Australia is on the brink of a humiliating defeat at Galle. If the weather does not intervene the second Test will be over inside three days.
After being humbled for 106 in the first innings – its lowest total against Sri Lanka – Australia was set 413 to win.
It will start day three at 3-25.
On the back of the capitulation in the series opener at Pallekele, Australia will concede the series with a match to play.
The world number one ranked side will leave the island with its tail between its legs.
Amongst the havoc, however, has been one bright light – in fact, more of a beacon shining in the gloom.
Mitchell Starc has shown all and sundry that he is the real deal and the man whom the Australian attack will be built around in coming years.
He was good at Pallekele with 2-51 and 4-84.
At Galle, he was brilliant – on a pitch that has traditionally had spinners salivating.
A first innings haul of 5-44 was followed by a career best 6-50.
His match figures of 11-94 the best by an Australian bowler against Sri Lanka.
Those figures are also the best by an Australian quick in Asia since Geoff Dymock’s 12 wickets against India at Kanpur in 1979
Given Starc’s performance it is hard to believe that his team was set over 400 runs to win.
Australian fans have been waiting for Starc to transfer his white ball form to the longer game.
Over the past 20 months he has transformed himself from an intermittent Test cricketer into arguably his side’s most valuable player.
In December 2014, Starc was dropped from the team after a lacklustre performance in the opening Test of the summer at the Gabba against India.
His axing came in the wake of comments made in commentary by Shane Warne.
Never one to mince his words, Warne said Starc looked “a bit soft” and appeared to be “nonchalant” in the way he went about his work.
What followed was a war of words with both Starc and his coach, Darren Lehmann responding to Warne’s accusations.
Remarkably, when Starc was sent packing after that Gabba Test it marked the 11th time he had been dropped in a career that had realised just 14 matches.

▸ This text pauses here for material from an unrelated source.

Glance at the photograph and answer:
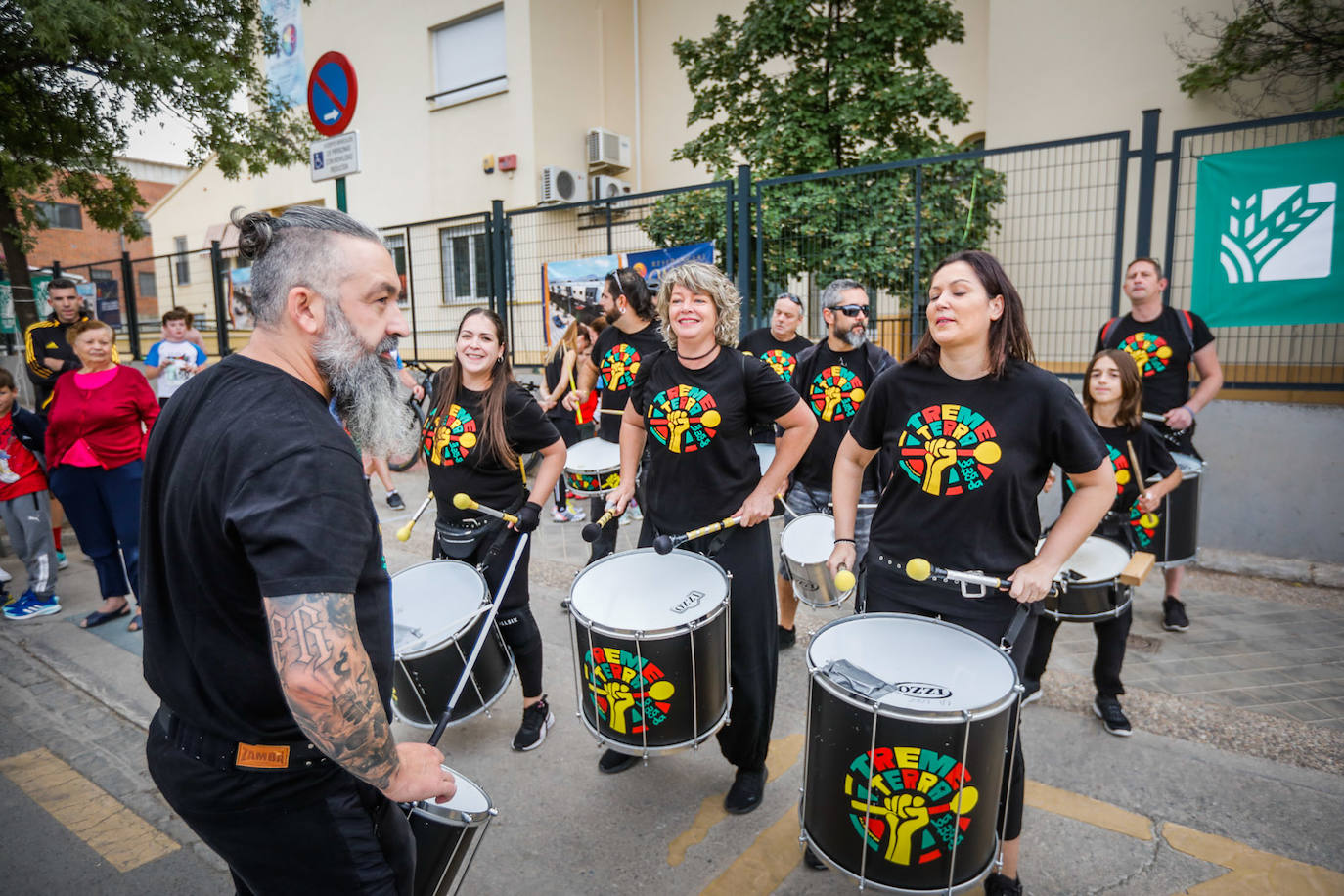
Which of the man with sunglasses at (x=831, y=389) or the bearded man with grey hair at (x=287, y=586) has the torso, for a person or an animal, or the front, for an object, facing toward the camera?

For Starc, Australian Test representation was a revolving door.
He was never given more than three consecutive Tests to prove himself.
Since his recall – at Sydney against India in January 2015 – only injury has seen him omitted.
In that period, he has played 13 Tests for 63 wickets at the stellar average of 21.9. His strike rate has been a staggering 38.2.
Always recognised as a handful in the limited overs arena, he seemed incapable early in his Test career of transferring the incisive swing that was the hallmark of his white ball bowling into Test ranks.
That all seemed to change after he was awarded the man-of-the-series award at the World Cup in March last year.
He was the cornerstone of Australia’s attack as it surged to a fifth World Cup title, capturing 22 wickets at 10.2.
A lethal combination of pace and swing wreaked havoc throughout the tournament.
His exocet-like yorkers regularly shattered the stumps.
In the West Indies in June last year he started to convert that form to the red ball.
He relished the reasonably barren pitches where he was able to make the most of reverse swing, picking up ten wickets at 16.0 in the two Tests.
He continued to hone his long form cricket during last winter’s Ashes and started last summer with 13 wickets at 23.2 in the three Tests against the Black Caps.
Injury ruled him out of the three-Test series against the West Indies after suffering a stress fracture in his foot during the historic Adelaide day-night Test against the Kiwis.
He was still sidelined when Australia played its two Tests in New Zealand, only returning to the international arena in May in the Caribbean for the one-day tri-series against the Windies and South Africa.
In Sri Lanka, Starc hit the ground running. In both Tests he has shown the ability to claim valuable top-order wickets with the new ball and later exploit the conditions with reverse swing.
One of the keys to his success in Sri Lanka has been the full length he has bowled with the associated swing undoing many of his opponents.
Like many high class left-arm pace bowlers he operates very effectively from around the wicket with his late in-tailing swing to the right handers causing significant problems.
Starc is now the undisputed leader of Steve Smith’s Test attack.
He has been ably supported during this series by a miserly Josh Hazlewood, with the lanky New South Welshman claiming seven wickets at 20.6.
But, it is Starc who has been the class act in an otherwise lacklustre squad.
Once this series is consigned to history Australia will focus on the summer ahead.
It looms as a testing time for Australia with twin three-match series against South Africa and a resurgent Pakistan.
All Australian fans will be hoping that Mitchell Starc’s star continues to rise in the months ahead.